> Texto para leitura
Ou será que os mais jovens é que perderam a capacidade de sonhar por um mundo mais justo e mais igualitário e achem esses ideais coisas antiquadas e demodês como os quadrinhos da Tininha, Bolota e Brotoeja?
Alguém se lembra disso?
Tem uma cena muito boa no "Acossado", de Godard, onde Patrícia, a personagem da Jean Seberg, participa de uma coletiva de imprensa com um intelectual badalado, Parvulesco, interpretado pelo cineasta francês Jean-Pierre Melville, e em meio a diversas cretinices que o tal personagem fala, Patrícia pergunta o que ele deseja depois de tantas glórias. E ele responde: - "Virar imortal. E depois morrer".
Essa citação me veio à memória porque ganhei um prêmio da Academia Brasileira de Letras. Prêmio de melhor roteiro adaptado, por meu trabalho em Achados e Perdidos, filme do José Joffily e baseado no romance homônimo de Luis Alfredo Garcia-Rosa.
Esse prêmio foi instituído pelo cineasta e agora imortal Nelson Pereira dos Santos e nesta primeira edição foram premiados os roteiros de Achados e Perdidos e de Um crime delicado.
O bacana é que este ano a Academia comemora 100 anos.
Ser premiado pela ABL é meio caminho pra imortalidade? Não faço a menor idéia. Mas ganhar um prêmio é sempre bom. Ainda mais em tão boa companhia... meus cumprimentos aos também vencedores Beto Brant, Marçal de Aquino, Marco Rica, Maurício Paroni e Luiz Francisco Gonçalves (roteiristas de Um crime delicado).

terça-feira, 26 de junho de 2007




Através dos olhos de Clarisse, redescobrindo Eric Rohmer... Não foi uma redescoberta, e sim, uma rendição.

> Tarefas a realizar
(a) Reescreva de forma mais curta o parágrafo do texto que começa com "Tem uma cena muito boa no", mantendo os fatos principais.
(b) Resuma o texto em duas frases.
(c) Segundo o texto, em que obra se baseia o filme Achados e Perdidos?

> Dados fornecidos

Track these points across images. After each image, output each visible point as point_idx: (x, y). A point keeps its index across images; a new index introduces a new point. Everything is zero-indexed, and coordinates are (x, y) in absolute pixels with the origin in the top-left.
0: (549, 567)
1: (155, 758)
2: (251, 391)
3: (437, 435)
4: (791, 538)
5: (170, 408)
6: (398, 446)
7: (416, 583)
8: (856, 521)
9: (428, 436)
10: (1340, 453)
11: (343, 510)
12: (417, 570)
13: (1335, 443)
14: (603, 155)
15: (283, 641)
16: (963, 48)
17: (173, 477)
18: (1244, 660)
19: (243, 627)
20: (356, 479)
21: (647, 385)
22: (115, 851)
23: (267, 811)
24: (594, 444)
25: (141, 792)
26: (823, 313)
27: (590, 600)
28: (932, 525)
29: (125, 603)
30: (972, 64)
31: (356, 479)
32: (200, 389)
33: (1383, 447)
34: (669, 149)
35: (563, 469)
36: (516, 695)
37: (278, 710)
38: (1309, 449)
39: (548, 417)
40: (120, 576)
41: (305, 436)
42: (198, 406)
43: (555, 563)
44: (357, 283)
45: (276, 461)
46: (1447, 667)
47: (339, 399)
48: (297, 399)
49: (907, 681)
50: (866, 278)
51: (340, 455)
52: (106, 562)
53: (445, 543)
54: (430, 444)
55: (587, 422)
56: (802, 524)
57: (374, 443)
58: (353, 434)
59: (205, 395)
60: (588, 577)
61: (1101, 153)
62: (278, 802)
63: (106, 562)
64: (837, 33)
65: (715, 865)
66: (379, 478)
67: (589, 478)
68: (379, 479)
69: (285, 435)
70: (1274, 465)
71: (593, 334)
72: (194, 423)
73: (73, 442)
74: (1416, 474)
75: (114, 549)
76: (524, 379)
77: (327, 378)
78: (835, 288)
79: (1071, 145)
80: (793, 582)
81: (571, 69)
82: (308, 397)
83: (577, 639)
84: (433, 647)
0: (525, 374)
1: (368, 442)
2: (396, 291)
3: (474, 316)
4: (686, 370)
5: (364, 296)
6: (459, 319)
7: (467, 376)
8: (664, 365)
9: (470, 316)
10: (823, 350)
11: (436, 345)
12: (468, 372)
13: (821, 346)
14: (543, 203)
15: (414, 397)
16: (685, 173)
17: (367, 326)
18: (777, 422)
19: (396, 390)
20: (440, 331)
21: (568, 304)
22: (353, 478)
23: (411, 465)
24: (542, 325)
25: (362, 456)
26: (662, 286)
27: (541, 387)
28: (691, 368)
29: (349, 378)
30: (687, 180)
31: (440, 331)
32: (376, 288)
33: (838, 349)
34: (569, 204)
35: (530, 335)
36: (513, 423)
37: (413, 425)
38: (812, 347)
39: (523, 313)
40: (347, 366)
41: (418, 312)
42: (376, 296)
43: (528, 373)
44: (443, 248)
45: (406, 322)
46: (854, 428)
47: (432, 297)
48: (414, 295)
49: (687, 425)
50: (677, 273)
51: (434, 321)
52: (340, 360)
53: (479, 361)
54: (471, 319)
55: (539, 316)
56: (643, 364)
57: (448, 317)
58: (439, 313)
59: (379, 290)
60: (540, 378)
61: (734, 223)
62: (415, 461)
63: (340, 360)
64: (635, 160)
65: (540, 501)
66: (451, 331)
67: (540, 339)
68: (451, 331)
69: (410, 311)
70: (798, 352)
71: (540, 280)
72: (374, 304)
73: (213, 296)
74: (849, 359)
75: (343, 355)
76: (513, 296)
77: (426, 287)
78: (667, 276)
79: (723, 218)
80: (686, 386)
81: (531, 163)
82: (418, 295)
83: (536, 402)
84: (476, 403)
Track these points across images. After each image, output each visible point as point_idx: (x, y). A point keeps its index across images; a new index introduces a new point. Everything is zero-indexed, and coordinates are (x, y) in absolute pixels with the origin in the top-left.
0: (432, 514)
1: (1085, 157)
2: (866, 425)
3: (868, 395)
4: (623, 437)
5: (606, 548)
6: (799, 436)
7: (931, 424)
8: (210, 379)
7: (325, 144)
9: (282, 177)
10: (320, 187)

> Respostas do exercício
(a) Em "Acossado", de Godard, Patrícia, personagem de Jean Seberg, participa de uma coletiva de imprensa com o intelectual Parvulesco, interpretado pelo cineasta Jean-Pierre Melville. Ela pergunta o que ele deseja depois de tantas glórias, e ele responde: "Virar imortal. E depois morrer".

(b) Uma cena de "Acossado", de Godard, em que o personagem Parvulesco diz querer "virar imortal" e depois morrer, é lembrada por causa de um prêmio da Academia Brasileira de Letras de melhor roteiro adaptado, recebido pelo trabalho em Achados e Perdidos. O prêmio foi instituído por Nelson Pereira dos Santos, e sua primeira edição premiou os roteiros de Achados e Perdidos e de Um crime delicado, no ano em que a Academia comemora 100 anos.

(c) No romance homônimo de Luis Alfredo Garcia-Rosa.